Ahora bien; el Paraná estaba hinchado con sucias aguas de crecientes que se alzaban por minutos. Y cuando las lluvias tropicales se han descargado simultáneamente en toda la cuenca superior, se borran los largos remansos, que son los más fieles amigos del remero. En todas partes el agua se desliza hacia abajo, todo el inmenso volumen del río es una huyente masa líquida que corre en una sola pieza. Y si a la distancia el río aparece en el canal terso y estirado en rayas luminosas, de cerca, sobre él mismo, se ve el agua revuelta en pesado moaré de remolinos.

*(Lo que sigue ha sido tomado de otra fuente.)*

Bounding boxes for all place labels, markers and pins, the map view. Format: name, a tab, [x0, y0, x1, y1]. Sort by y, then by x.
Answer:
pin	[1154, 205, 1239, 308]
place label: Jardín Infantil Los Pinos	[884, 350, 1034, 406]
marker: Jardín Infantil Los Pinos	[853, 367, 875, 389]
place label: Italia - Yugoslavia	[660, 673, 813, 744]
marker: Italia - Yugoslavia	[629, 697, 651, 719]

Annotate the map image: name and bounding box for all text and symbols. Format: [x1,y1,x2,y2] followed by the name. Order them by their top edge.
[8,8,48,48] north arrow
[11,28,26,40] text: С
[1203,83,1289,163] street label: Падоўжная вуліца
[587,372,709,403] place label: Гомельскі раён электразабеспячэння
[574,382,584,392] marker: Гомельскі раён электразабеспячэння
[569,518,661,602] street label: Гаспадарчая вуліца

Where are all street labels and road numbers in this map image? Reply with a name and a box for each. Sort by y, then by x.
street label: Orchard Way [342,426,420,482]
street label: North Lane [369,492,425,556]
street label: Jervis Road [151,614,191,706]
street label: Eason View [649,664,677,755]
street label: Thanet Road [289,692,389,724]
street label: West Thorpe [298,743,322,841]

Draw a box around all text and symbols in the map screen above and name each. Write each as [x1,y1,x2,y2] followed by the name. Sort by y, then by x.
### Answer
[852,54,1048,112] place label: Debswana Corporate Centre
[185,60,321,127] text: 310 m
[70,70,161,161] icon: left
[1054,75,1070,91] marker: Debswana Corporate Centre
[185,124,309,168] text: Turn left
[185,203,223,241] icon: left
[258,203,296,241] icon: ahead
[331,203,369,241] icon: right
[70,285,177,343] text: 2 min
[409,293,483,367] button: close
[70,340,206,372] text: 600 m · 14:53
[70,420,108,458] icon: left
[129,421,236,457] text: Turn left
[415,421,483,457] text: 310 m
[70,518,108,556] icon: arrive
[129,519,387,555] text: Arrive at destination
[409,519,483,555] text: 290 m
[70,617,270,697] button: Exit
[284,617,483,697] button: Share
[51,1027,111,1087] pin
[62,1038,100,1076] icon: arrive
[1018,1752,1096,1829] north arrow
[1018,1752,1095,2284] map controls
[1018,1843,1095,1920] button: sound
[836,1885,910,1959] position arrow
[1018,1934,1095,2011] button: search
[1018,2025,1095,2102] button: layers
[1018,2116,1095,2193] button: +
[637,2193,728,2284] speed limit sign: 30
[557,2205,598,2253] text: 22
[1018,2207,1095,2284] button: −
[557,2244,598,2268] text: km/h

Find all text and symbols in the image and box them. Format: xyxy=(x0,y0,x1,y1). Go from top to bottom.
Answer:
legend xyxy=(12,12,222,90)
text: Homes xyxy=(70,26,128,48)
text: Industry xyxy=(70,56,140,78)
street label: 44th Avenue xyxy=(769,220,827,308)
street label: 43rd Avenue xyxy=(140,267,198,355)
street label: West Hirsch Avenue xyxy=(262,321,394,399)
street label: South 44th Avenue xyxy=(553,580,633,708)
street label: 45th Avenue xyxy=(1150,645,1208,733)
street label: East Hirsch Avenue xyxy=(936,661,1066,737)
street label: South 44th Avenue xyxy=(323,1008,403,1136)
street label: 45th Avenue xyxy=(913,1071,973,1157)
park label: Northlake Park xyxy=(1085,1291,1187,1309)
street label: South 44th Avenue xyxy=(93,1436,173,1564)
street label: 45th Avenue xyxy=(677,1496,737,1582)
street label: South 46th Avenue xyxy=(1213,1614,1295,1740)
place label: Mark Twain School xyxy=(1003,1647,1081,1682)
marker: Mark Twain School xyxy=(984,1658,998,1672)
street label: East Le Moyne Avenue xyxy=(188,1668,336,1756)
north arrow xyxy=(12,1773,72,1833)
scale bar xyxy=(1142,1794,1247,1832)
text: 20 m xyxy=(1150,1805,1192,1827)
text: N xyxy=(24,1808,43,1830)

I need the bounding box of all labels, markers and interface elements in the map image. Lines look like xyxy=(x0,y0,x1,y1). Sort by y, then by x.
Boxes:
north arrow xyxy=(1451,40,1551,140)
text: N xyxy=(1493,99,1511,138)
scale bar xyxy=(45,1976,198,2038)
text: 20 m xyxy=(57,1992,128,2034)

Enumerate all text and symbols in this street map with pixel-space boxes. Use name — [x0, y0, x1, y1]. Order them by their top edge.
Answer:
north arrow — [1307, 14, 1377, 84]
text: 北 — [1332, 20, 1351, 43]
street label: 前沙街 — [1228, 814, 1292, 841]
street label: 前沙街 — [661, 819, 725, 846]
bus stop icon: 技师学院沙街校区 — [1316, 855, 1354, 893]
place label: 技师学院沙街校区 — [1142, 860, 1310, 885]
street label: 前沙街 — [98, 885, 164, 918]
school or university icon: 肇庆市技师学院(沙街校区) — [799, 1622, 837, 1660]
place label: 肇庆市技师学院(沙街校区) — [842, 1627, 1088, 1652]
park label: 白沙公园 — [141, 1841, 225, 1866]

El matrimonio, sin embargo, no titubeó un instante en remontar tal río en un trayecto de sesenta kilómetros, sin otro aliciente que el de ganar unos cuantos pesos. El amor nativo al centavo que ya llevaban en sus entrañas se había exasperado ante la miseria entrevista, y aunque estuvieran ya próximos a su sueño dorado -que habían de realizar después-, en aquellos momentos hubieran afrontado el Amazonas entero, ante la perspectiva de aumentar en cinco pesos sus ahorros.

Emprendieron, pues, el viaje de regreso, la mujer en los remos y el hombre a la pala en popa. Subían apenas, aunque ponían en ello su esfuerzo sostenido, que debían duplicar cada veinte minutos en las restingas, donde los remos de la mujer adquirían una velocidad desesperada, y el hombre se doblaba en dos con lento y profundo esfuerzo sobre su pala hundida un metro en el agua.